Data records
* * * * * * *
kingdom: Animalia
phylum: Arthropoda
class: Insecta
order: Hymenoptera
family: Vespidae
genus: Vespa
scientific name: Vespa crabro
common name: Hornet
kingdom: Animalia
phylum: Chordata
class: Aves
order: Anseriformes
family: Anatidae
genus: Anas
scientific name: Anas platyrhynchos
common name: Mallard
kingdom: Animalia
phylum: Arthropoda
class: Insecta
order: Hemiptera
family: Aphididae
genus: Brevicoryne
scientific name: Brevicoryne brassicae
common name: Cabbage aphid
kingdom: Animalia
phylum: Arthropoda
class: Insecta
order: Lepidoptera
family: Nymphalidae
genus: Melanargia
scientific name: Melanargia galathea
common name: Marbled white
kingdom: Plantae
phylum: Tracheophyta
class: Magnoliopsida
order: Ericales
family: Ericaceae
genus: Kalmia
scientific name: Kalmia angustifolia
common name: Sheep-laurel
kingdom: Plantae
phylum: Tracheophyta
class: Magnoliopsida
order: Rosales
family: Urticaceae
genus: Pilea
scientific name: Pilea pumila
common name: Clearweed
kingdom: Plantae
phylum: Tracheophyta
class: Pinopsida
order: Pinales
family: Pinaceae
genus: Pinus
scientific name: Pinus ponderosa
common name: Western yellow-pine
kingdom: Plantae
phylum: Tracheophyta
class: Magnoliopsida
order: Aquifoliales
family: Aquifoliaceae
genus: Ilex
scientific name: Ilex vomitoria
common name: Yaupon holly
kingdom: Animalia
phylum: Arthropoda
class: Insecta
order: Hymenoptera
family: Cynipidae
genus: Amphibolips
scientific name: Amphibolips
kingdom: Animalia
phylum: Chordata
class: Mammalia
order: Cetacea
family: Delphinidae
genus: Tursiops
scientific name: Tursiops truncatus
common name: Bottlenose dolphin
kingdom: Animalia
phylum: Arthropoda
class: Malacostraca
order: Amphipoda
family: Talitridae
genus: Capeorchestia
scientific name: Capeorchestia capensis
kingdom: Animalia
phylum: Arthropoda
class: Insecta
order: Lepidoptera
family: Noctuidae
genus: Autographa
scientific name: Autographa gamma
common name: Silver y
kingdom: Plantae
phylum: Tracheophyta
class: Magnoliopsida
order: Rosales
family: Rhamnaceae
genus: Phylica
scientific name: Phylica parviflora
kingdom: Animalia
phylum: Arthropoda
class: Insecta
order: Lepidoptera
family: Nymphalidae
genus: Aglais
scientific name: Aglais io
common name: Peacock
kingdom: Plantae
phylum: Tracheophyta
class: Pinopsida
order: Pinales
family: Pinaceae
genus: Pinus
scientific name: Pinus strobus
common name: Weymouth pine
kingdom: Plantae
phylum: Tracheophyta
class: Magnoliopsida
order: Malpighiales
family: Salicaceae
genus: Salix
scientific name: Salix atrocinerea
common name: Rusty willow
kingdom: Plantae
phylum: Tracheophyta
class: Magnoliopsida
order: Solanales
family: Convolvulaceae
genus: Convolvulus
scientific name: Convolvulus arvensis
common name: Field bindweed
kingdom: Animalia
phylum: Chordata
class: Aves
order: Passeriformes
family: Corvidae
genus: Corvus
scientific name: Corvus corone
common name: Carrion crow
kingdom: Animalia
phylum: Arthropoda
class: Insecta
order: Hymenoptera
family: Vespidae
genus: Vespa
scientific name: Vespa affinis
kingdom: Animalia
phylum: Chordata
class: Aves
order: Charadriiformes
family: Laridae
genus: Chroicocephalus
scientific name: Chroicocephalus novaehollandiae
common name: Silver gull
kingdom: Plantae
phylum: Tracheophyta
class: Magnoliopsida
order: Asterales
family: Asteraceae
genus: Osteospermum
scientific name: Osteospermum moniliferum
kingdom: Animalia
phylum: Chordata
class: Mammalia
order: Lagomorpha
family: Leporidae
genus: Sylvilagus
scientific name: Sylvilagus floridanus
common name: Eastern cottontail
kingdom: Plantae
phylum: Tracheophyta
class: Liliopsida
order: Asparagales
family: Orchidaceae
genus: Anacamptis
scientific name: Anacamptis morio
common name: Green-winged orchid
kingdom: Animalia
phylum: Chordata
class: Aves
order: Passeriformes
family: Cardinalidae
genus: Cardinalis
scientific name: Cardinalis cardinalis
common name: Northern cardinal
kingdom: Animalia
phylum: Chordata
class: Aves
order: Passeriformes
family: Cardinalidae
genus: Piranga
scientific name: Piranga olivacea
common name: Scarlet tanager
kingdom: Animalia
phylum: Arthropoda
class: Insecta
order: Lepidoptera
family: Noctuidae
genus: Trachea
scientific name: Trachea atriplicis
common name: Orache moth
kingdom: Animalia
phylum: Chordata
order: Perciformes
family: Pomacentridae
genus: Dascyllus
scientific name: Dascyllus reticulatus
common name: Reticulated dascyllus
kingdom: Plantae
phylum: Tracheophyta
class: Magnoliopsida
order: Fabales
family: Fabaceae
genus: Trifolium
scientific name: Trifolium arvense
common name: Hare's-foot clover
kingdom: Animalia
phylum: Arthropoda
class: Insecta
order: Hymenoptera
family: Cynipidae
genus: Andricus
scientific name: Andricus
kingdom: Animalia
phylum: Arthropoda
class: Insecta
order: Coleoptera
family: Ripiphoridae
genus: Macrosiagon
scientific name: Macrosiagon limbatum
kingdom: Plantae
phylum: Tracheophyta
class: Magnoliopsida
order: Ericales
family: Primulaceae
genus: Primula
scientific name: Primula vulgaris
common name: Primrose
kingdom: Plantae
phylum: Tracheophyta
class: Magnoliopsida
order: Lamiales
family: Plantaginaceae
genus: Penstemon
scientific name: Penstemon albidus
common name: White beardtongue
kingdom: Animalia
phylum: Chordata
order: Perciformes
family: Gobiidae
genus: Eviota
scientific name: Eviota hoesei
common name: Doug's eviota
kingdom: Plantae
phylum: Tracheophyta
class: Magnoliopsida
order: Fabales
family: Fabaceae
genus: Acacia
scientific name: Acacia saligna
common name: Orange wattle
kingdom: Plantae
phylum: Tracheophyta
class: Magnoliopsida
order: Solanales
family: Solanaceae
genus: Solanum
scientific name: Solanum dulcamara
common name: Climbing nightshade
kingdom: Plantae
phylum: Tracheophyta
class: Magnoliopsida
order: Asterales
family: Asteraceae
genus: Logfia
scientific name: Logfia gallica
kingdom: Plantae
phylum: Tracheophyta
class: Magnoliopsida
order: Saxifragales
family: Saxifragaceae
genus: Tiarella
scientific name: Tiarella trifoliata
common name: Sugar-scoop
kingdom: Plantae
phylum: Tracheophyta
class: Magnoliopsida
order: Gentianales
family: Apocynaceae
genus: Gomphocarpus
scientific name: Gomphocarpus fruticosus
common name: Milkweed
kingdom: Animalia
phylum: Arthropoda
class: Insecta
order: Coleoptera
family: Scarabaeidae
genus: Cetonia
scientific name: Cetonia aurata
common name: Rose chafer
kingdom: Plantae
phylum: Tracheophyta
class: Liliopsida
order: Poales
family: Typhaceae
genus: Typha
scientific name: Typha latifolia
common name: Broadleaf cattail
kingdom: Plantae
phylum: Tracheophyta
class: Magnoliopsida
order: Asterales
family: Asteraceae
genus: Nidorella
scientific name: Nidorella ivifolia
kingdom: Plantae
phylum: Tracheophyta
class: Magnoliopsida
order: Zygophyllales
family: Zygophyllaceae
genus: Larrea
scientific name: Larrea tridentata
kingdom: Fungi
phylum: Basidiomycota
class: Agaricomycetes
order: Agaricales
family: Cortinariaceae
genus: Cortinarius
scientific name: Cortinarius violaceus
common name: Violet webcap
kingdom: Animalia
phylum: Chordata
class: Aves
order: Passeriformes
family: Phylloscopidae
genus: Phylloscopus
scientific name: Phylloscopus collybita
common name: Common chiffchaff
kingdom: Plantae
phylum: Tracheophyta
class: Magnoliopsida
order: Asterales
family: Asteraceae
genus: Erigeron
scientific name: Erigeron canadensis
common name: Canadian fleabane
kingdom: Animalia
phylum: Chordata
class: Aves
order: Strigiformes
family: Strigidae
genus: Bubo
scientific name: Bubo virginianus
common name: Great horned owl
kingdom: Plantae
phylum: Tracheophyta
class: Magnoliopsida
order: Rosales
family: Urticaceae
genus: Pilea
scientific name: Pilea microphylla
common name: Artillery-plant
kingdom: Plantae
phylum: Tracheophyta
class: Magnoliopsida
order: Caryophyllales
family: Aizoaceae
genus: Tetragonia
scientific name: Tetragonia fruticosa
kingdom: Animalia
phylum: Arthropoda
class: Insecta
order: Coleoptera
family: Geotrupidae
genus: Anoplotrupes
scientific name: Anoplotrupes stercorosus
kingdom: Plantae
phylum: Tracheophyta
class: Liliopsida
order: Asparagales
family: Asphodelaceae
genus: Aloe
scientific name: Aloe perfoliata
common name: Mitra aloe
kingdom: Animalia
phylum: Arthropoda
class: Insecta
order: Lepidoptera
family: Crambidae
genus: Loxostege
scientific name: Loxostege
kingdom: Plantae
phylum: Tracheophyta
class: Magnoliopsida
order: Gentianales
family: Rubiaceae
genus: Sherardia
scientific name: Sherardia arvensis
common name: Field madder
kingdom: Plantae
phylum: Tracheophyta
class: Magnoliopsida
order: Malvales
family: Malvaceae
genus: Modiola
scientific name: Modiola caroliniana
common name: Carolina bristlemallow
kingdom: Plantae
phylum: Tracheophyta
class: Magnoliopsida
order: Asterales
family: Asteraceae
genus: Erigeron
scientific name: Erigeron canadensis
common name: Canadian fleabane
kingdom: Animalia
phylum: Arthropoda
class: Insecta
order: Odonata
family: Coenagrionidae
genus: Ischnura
* * * * * * *
Requirements
Print the material above word for word, starting at its first line and ending with the line containing "genus: Brevicoryne", and include both of those lines.

Solution for this problem
kingdom: Animalia
phylum: Arthropoda
class: Insecta
order: Hymenoptera
family: Vespidae
genus: Vespa
scientific name: Vespa crabro
common name: Hornet
kingdom: Animalia
phylum: Chordata
class: Aves
order: Anseriformes
family: Anatidae
genus: Anas
scientific name: Anas platyrhynchos
common name: Mallard
kingdom: Animalia
phylum: Arthropoda
class: Insecta
order: Hemiptera
family: Aphididae
genus: Brevicoryne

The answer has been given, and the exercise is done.